Obviously important not to look at the total gas consumption as a total storage figure, since it can be cycled as RE generation waxes and wanes.
Flow batts make for great reading too, with larger scale deployments starting to happen. There is an initial cost penalty per kWh of storage, and lower efficiency, but with energy scaleable separate to power, the cost falls as you go bigger, and they seem to have almost no limit to cycles. I'm not sure if you're betting on them, and don't want to put words into your mouth, but I think they look like a winner, especially as material costs are temporarily pushing Lithium related storage costs up.
So very (very, very) long way of saying yep, totally agree with you. If the gas is sourced from RE, and stored and used when needed, then I too have no idea why it needs to be zero, and we can't use existing CCGT's. (* oh sh.t, here I go again, see end of post).
As I mentioned, I'm almost certain that when this first came out, and totally backfired, as proof that we had to have nuclear, the gas / biofuels column only said gas. And to be fair, my suggestion of H2 or methane, isn't a bio fuel, but synthetic (I believe) as it's being manufactured ..... but again I digress.
Lastly, and I'm sorry if I'm teaching grandma to suck egss, but that gas/biofuels may come with inbuilt storage, so to speak, just like much of today's bio-energy which can partly demand follow. I'm wary to stress this part too much since thye single largest element is bio-mass, and that carries many, many negatives too ...
..... however, I believe I have mentioned before that some countries, Ukraine being one of the biggest, has vast sustainable bio-mass potential, simply vast. My idea was that instead of transporting it around the World, like the US and Canadian bio-mass we import, they might build with European funding support, large scale bio-mass generation, and HVDC, to act as demand following support to top up European leccy when needed. Add in CCS for BECCS, and the financial payments (from all of us) that that should get, and they might be able to provide negative CO2 energy to the grid.
Just a thought, be gentle with me and my ponderings.

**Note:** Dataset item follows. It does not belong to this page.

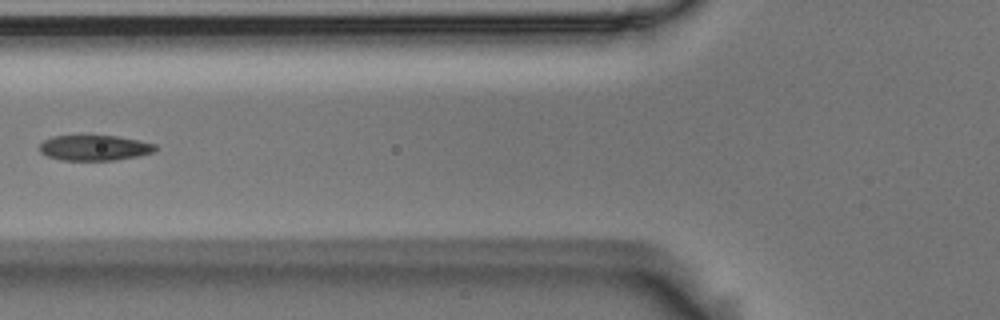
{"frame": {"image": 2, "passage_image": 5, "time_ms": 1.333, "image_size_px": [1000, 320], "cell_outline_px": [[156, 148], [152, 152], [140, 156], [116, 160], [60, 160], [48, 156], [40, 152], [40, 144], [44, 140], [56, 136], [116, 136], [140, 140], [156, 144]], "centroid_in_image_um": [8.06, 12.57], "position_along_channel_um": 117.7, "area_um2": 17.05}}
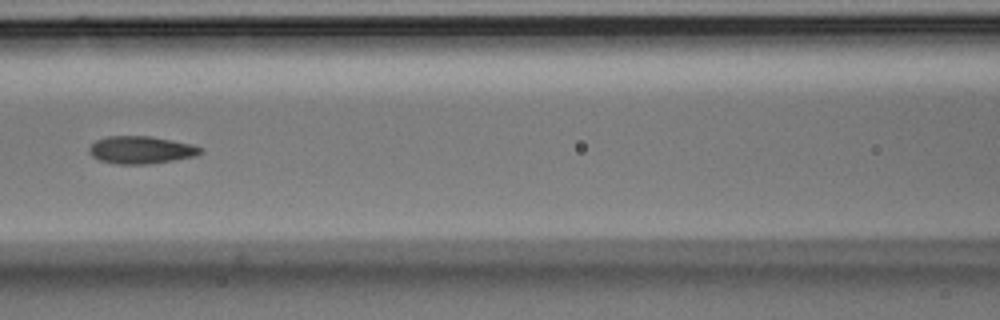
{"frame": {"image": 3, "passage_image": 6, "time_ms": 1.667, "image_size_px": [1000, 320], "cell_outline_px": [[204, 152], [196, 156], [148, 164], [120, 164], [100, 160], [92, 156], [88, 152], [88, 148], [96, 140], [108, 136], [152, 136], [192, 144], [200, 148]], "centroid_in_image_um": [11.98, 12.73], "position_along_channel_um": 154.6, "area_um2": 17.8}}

*Can't apologise enough for throwing so, so much at this thread, but the predictions for energy source as we head into the next few decades, is actually for less and less CCGT's, and more and more OCGT's. I can only assume that the lower CAPEX of OCGT wins out v's the higher efficiency of CCGT as they get used ever less, and for shorter, swifter demand following. But I'm completely guessing now.